Putting Up With It
by David Diestelkamp

Israel mourned the day they were told they had to return to wander in the wilderness for forty years as the consequence of their sin (Num. 14:39). They stood on the border of a land "flowing with milk and honey" (Num. 14:8) but were forced back into a desert that would "consume" (Num. 14:33) and kill them (Num. 16:13). Whole families were swallowed by the earth (Num. 16:31-33), fire consumed hundreds (Num. 16:35), and thousands died of plague (Num. 16:49). The wilderness was an "evil place" where the thirsty found no water (Num. 20:5), the hungry tired of manna (Num. 21:5), and serpents bit them (Num. 21:6). They were tempted by prostitutes and idols. Other nations refused them passage and attacked them. They eventually had to fight their way back to the land "flowing with milk and honey." And there was what seemed like an ever-growing list of commandments to keep and judgments to avoid.
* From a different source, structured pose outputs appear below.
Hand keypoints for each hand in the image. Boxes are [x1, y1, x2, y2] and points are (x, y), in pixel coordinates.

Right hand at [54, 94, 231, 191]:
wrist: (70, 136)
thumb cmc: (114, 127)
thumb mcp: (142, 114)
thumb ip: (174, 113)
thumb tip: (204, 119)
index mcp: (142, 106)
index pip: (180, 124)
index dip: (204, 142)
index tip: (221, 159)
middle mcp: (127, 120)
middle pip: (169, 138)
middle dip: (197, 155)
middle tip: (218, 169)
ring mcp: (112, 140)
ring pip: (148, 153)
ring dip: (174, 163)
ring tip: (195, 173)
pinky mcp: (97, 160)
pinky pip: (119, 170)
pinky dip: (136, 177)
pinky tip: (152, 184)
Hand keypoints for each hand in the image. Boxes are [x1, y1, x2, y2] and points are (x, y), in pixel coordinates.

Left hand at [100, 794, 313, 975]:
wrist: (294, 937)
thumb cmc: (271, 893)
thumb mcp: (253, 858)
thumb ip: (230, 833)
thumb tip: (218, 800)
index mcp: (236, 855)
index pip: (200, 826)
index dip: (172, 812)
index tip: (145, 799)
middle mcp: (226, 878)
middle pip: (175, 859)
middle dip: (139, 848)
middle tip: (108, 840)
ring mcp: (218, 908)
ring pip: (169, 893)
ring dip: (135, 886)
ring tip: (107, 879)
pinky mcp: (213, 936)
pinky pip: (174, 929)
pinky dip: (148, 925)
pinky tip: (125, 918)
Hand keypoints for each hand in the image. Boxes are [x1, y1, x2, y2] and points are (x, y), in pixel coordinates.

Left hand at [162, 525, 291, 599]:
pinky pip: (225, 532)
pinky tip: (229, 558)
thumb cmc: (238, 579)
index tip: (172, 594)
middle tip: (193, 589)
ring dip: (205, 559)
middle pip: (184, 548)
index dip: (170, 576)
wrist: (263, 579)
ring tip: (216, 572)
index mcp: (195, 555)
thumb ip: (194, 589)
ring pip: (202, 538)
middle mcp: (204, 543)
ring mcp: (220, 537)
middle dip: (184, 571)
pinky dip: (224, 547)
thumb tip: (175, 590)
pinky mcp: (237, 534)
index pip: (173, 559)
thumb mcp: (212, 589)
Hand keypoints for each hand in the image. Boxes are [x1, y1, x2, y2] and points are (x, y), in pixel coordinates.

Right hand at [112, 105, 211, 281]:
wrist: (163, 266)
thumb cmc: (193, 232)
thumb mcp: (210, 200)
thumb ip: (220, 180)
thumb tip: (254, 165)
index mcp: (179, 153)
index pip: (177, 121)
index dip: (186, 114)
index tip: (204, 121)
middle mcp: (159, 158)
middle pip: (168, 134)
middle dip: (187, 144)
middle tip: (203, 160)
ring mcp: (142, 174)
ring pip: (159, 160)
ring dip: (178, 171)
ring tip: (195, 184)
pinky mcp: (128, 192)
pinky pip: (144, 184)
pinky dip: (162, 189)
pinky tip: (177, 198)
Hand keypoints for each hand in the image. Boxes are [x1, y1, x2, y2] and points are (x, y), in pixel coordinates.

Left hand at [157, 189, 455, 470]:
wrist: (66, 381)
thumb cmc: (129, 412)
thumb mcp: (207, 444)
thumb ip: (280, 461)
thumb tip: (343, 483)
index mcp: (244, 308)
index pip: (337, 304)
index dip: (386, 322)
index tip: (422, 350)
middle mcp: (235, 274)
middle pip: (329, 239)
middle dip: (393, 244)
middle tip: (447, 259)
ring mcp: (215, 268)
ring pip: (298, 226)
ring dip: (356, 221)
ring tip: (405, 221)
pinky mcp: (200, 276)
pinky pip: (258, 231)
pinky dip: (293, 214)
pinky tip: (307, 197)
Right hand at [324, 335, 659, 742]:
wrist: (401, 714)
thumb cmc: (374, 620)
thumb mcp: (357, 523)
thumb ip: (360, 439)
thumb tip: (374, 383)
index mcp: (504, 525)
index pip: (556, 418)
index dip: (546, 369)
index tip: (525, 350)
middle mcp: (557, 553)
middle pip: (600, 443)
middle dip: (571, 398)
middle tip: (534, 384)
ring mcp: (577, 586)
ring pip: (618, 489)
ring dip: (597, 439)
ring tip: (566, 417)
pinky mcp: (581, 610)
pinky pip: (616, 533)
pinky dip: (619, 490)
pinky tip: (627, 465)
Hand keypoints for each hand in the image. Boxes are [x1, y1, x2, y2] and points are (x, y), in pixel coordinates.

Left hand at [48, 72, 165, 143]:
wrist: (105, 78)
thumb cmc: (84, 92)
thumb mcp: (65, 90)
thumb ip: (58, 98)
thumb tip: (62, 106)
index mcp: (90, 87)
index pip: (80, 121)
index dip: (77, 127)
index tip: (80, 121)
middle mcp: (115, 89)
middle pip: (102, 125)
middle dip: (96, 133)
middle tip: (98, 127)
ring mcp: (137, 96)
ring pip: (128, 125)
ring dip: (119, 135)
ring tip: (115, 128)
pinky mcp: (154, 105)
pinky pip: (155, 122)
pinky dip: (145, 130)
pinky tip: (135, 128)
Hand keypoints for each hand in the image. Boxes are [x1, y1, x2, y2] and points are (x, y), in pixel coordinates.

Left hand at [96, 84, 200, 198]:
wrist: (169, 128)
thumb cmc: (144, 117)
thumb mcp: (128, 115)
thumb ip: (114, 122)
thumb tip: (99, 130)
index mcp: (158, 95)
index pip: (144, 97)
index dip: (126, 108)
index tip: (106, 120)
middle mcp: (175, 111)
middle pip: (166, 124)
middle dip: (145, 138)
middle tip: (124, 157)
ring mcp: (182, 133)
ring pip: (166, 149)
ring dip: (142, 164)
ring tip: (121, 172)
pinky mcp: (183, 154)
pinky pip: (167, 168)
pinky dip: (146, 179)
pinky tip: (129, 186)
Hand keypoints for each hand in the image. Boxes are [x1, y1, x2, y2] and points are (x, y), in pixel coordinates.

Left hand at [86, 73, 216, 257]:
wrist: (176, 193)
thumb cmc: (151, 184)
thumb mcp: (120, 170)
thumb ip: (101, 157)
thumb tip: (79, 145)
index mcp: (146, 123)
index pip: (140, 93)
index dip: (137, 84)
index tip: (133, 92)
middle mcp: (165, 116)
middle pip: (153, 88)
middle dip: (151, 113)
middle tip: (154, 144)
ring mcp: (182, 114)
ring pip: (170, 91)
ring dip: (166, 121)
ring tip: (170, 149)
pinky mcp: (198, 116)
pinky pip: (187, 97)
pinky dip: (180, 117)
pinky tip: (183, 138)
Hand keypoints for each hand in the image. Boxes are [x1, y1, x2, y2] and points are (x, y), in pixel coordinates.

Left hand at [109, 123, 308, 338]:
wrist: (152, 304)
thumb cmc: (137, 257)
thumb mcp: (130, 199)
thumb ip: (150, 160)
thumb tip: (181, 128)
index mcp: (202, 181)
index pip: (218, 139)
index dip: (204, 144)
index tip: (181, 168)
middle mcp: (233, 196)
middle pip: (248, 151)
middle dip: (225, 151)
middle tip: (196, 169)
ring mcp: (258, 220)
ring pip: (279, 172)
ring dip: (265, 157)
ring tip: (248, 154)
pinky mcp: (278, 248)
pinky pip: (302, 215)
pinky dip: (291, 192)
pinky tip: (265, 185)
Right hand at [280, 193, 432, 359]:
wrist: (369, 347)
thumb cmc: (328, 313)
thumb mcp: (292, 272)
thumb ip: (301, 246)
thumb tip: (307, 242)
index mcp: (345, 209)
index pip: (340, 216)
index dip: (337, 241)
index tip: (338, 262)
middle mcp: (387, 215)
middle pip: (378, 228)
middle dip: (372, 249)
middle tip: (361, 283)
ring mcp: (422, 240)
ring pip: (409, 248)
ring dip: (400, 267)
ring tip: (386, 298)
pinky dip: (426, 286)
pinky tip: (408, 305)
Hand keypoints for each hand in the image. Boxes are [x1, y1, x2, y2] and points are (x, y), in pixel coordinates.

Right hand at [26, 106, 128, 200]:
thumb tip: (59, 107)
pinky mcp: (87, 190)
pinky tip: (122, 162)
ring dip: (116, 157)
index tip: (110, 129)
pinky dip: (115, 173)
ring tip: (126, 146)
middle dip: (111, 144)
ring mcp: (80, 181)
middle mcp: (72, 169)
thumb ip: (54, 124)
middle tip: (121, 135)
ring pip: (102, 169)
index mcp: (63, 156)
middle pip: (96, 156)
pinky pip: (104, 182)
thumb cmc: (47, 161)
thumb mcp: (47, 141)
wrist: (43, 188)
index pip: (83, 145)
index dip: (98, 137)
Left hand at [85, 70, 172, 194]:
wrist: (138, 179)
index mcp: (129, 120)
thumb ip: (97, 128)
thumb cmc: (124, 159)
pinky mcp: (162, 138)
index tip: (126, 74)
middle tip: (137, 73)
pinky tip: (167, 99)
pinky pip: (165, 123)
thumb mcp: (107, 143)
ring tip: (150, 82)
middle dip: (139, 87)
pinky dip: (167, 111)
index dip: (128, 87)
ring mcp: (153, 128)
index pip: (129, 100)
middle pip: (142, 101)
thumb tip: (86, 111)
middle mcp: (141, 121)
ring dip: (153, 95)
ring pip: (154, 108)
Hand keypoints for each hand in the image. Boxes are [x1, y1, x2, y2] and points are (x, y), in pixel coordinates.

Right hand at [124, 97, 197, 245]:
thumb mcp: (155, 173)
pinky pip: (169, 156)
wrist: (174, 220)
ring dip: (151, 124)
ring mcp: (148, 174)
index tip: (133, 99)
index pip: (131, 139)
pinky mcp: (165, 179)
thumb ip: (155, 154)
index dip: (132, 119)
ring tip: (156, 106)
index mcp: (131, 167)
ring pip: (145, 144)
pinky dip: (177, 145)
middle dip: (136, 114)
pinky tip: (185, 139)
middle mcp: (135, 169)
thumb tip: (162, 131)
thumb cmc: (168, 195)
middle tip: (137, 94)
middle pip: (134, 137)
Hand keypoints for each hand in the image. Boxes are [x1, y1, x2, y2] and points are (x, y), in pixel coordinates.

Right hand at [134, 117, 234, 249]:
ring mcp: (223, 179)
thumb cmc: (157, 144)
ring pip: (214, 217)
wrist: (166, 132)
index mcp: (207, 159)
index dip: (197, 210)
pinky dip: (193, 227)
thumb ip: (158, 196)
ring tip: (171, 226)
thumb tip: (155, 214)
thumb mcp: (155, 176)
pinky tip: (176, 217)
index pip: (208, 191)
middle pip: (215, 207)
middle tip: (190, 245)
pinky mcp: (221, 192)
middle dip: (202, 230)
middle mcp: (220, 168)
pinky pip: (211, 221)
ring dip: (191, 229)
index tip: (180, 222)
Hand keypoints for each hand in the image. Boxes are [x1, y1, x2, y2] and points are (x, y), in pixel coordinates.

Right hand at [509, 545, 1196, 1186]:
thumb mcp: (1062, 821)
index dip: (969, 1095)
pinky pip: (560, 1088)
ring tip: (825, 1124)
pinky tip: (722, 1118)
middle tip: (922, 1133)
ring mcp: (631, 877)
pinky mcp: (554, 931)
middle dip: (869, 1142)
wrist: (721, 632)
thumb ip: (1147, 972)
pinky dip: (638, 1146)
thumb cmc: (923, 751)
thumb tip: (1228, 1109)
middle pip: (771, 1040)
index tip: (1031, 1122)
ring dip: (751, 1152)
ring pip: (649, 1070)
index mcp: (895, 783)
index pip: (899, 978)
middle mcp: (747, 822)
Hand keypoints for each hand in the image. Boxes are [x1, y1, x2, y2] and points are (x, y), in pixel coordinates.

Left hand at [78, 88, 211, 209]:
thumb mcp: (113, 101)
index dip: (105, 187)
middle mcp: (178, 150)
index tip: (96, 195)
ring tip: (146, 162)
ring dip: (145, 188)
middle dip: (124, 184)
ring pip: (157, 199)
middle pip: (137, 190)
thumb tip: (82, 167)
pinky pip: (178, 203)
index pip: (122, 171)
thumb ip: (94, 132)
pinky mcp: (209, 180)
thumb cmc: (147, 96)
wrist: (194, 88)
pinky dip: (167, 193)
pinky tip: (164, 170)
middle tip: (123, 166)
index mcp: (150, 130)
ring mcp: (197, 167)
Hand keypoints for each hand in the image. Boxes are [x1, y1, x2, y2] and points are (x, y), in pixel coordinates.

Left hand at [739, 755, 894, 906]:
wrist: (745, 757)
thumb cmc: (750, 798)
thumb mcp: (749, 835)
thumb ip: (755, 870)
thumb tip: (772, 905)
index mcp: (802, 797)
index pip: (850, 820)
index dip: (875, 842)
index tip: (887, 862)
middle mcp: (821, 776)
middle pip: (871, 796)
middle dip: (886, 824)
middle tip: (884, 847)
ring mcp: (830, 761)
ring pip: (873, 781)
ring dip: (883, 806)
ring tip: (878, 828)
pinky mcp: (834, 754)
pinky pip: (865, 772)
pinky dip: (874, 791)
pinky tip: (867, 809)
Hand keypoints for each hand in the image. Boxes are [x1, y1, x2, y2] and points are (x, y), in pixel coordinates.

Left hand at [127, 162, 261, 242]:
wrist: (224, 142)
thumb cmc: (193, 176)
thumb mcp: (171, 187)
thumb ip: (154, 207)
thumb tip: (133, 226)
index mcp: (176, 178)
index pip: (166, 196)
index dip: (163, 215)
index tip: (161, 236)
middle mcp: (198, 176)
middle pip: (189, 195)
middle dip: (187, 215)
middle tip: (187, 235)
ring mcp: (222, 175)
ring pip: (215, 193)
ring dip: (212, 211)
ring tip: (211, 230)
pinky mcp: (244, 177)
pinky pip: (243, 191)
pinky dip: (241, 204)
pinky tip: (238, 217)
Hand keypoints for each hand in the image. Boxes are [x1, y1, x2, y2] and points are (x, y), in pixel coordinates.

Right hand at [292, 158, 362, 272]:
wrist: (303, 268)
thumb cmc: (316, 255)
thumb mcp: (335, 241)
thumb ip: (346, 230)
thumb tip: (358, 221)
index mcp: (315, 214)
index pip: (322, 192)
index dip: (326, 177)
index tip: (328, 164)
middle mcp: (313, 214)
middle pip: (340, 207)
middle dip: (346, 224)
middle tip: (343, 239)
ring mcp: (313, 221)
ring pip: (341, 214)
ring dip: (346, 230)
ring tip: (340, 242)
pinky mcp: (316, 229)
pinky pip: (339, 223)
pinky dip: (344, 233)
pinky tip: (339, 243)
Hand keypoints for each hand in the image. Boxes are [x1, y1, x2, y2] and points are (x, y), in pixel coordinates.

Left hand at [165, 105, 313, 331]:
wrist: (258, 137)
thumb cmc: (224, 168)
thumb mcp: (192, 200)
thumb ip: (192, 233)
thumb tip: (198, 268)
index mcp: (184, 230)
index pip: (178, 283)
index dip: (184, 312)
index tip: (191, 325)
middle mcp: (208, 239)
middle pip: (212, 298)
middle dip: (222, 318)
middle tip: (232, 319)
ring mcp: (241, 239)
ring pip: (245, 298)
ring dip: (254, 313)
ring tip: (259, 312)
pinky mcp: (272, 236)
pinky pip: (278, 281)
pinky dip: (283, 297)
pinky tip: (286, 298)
They had to put up with a lot out there in the wilderness, but someone else put up with even more than they did.

Paul gives us God's perspective on the desert wanderings: "Now for a time of about forty years He put up with their ways in the wilderness" (Ac. 13:18). Had you been an Israelite in the desert, I doubt you would have thought God was the One putting up with things. After all, you were the one in an "evil place" suffering from thirst, serpents, enemies, and temptations! You were the one learning and keeping a myriad of commandments while trying to avoid a capital offense. Yet Paul affirms that it was actually God Who was the One being patient, tolerant, and longsuffering.

We don't truly think of God as being longsuffering. We don't think of God as suffering at all, let alone for a long time. Maybe this is because we don't like to be longsuffering and, if we were like God, we wouldn't be. After all, when you are God, you don't have to do anything you don't want to do, right? Wrong!

Jesus taught the concept of praying, "Your will be done on earth as it is in heaven" (Matt. 6:10) because God's will is not being done on earth as it is in heaven. There have been times of ignorance when God "overlooked" things (Ac. 17:30). God's will from the beginning has not always been honored, even by His own people (Matt. 19:8). We think that enduring the consequences of sin is our burden. We think that the purification process through chastening is all on us. But our struggles with sin are painful to God and hard to endure for Him. We aren't just breaking random commandments. We have "...trampled the Son of God underfoot, counted the blood of the covenant by which he was sanctified a common thing, and insulted the Spirit of grace" (Heb. 10:29). All are painful to our loving God!

What is God doing? Why endure and be patient with us as we come to Him? "What if God, wanting to show His wrath and to make His power known, endured with much longsuffering the vessels of wrath prepared for destruction, and that He might make known the riches of His glory on the vessels of mercy, which He had prepared beforehand for glory?" (Rom. 9:22-23). God is patient with His wrath so we will be drawn to His glory through His mercy and grace.

We need to stop thinking that we are the ones putting up with God, His will, and what He allows to happen to us in this life. We are "vessels of mercy"-incredibly, amazingly, undeservedly filled with God's grace so we could know the "riches of His glory." God has put up with a lot from others but from me, too. Time to stop complaining and start praising!